EN FR
EN FR


Section: New Results

MapReduce Computations on Hybrid Distributed Computations Infrastructures

Participants : Gilles Fedak, Julio Anjos, Asma Ben Cheikh Ahmed.

In this section we report on our efforts to provide MapReduce Computing environments on Hybrid infrastructures, i.e composed of Desktop Grids and Cloud computing environments.

BIGhybrid - A Toolkit for Simulating MapReduce in Hybrid Infrastructures

Cloud computing has increasingly been used as a platform for running large business and data processing applications. Although clouds have become extremely popular, when it comes to data processing, their use incurs high costs. Conversely, Desktop Grids, have been used in a wide range of projects, and are able to take advantage of the large number of resources provided by volunteers, free of charge. Merging cloud computing and desktop grids into a hybrid infrastructure can provide a feasible low-cost solution for big data analysis. Although frameworks like MapReduce have been devised to exploit commodity hardware, their use in a hybrid infrastructure raise some challenges due to their large resource heterogeneity and high churn rate. This study introduces BIGhybrid, a toolkit that is used to simulate MapReduce in hybrid environments. Its main goal is to provide a framework for developers and system designers that can enable them to address the issues of Hybrid MapReduce. In this paper, we describe the framework which simulates the assembly of two existing middleware: BitDew- MapReduce for Desktop Grids and Hadoop-BlobSeer for Cloud Computing. The experimental results that are included in this work demonstrate the feasibility of our approach.

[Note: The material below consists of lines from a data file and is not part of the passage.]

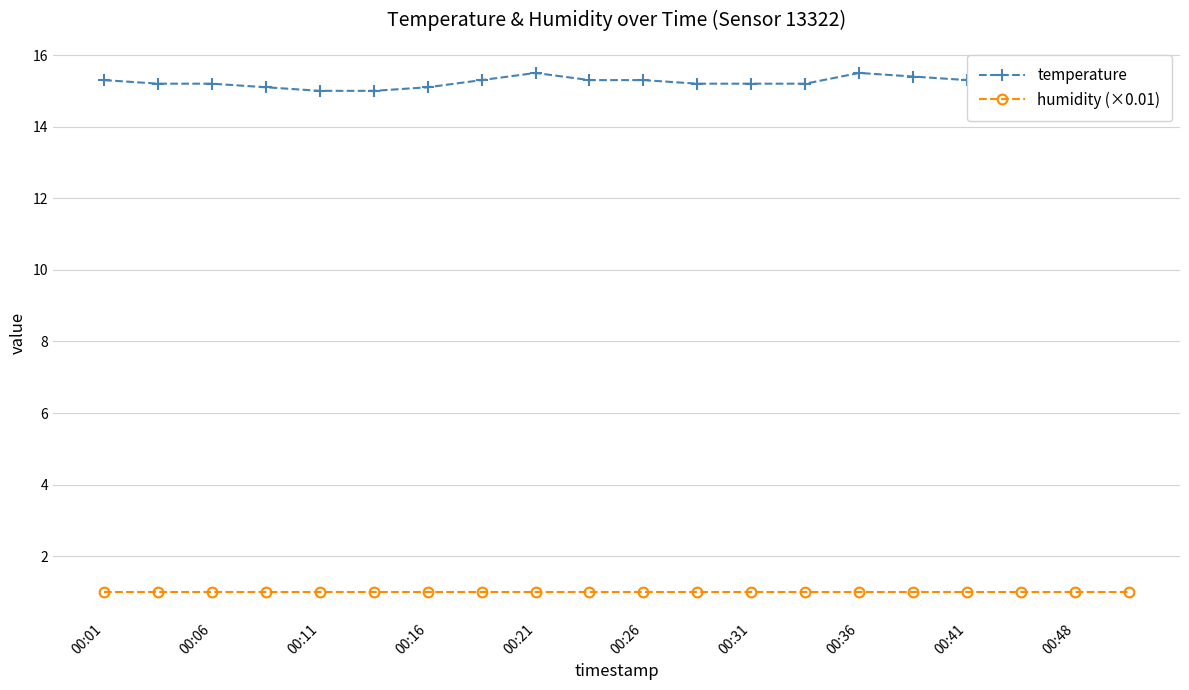

At how many categories does at least one series exceed 14?

20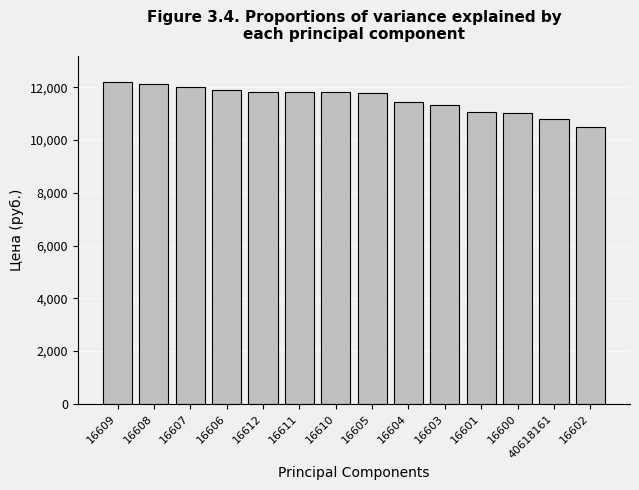

At which label does the data first exceed 11808?

16609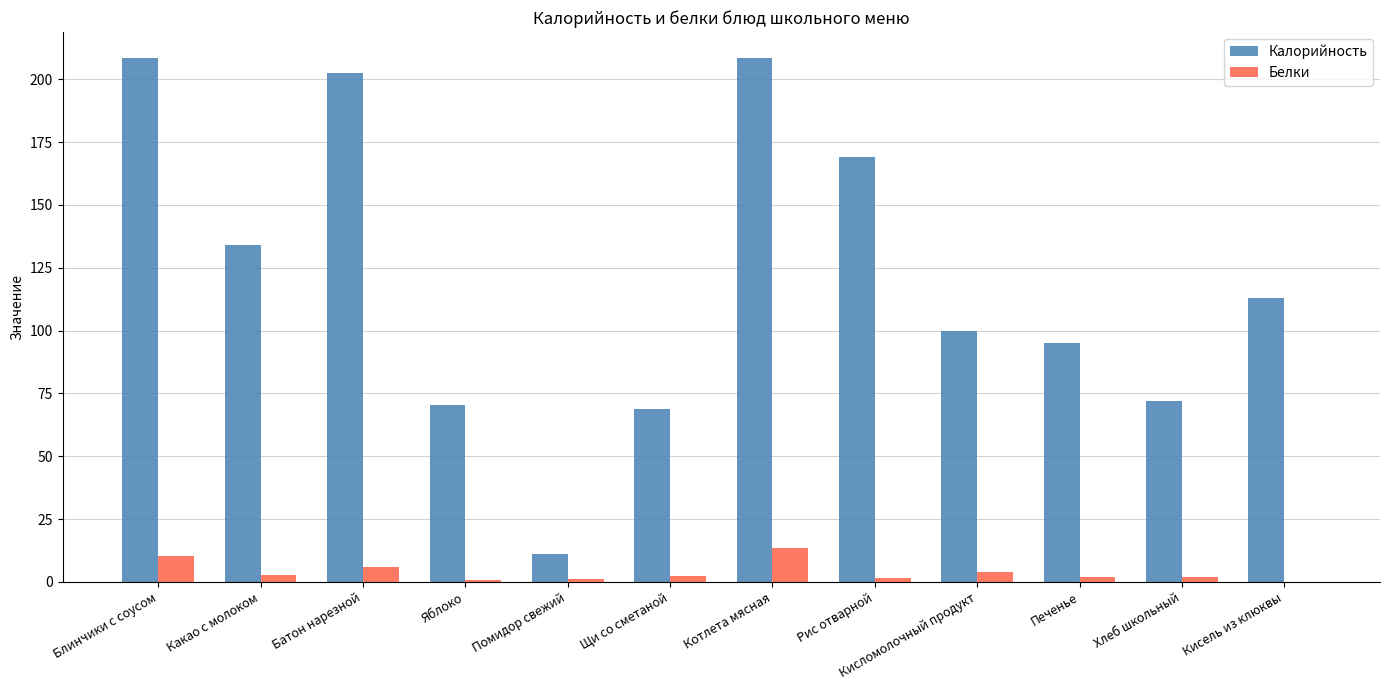

Which series has the largest total across all categories?

Калорийность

Parallel Data Processing in Dynamic Hybrid Computing Environment Using MapReduce

In this work, we propose a novel MapReduce computation model in hybrid computing environment called HybridMR is proposed. Using this model, high performance cluster nodes and heterogeneous desktop PCs in Internet or Intranet can be integrated to form a hybrid computing environment. In this way, the computation and storage capability of large-scale desktop PCs can be fully utilized to process large-scale datasets. HybridMR relies on a hybrid distributed file system called HybridDFS, and a time-out method has been used in HybridDFS to prevent volatility of desktop PCs, and file replication mechanism is used to realize reliable storage. A new node priority-based fair scheduling (NPBFS) algorithm has been developed in HybridMR to achieve both data storage balance and job assignment balance by assigning each node a priority through quantifying CPU speed, memory size and I/O bandwidth. Performance evaluation results show that the proposed hybrid computation model not only achieves reliable MapReduce computation, reduces task response time and improves the performance of MapReduce, but also reduces the computation cost and achieves a greener computing mode.

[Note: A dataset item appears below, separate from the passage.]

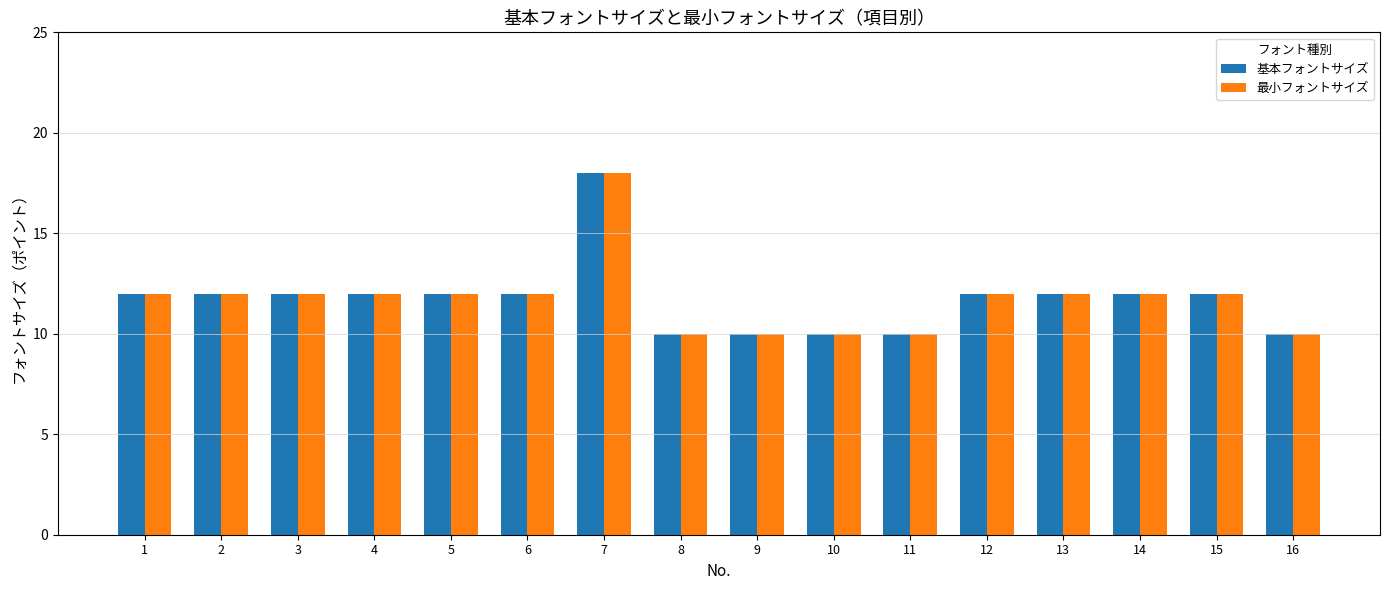

What is the difference between the second highest and minimum values in the 基本フォントサイズ series?

2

Ensuring Privacy for MapReduce on Hybrid Clouds Using Information Dispersal Algorithm

MapReduce is a powerful model for parallel data processing. The motivation of this work is to allow running map-reduce jobs partially on untrusted infrastructures, such as public Clouds and Desktop Grid, while using a trusted infrastructure, such as private cloud, to ensure that no outsider could get the ’entire’ information. Our idea is to break data into meaningless chunks and spread them on a combination of public and private clouds so that the compromise would not allow the attacker to reconstruct the whole data-set. To realize this, we use the Information Dispersion Algorithms (IDA), which allows to split a file into pieces so that, by carefully dispersing the pieces, there is no method for a single node to reconstruct the data if it cannot collaborate with other nodes. We propose a protocol that allows MapReduce computing nodes to exchange the data and perform IDA-aware MapReduce computation. We conduct experiments on the Grid’5000 testbed and report on performance evaluation of the prototype.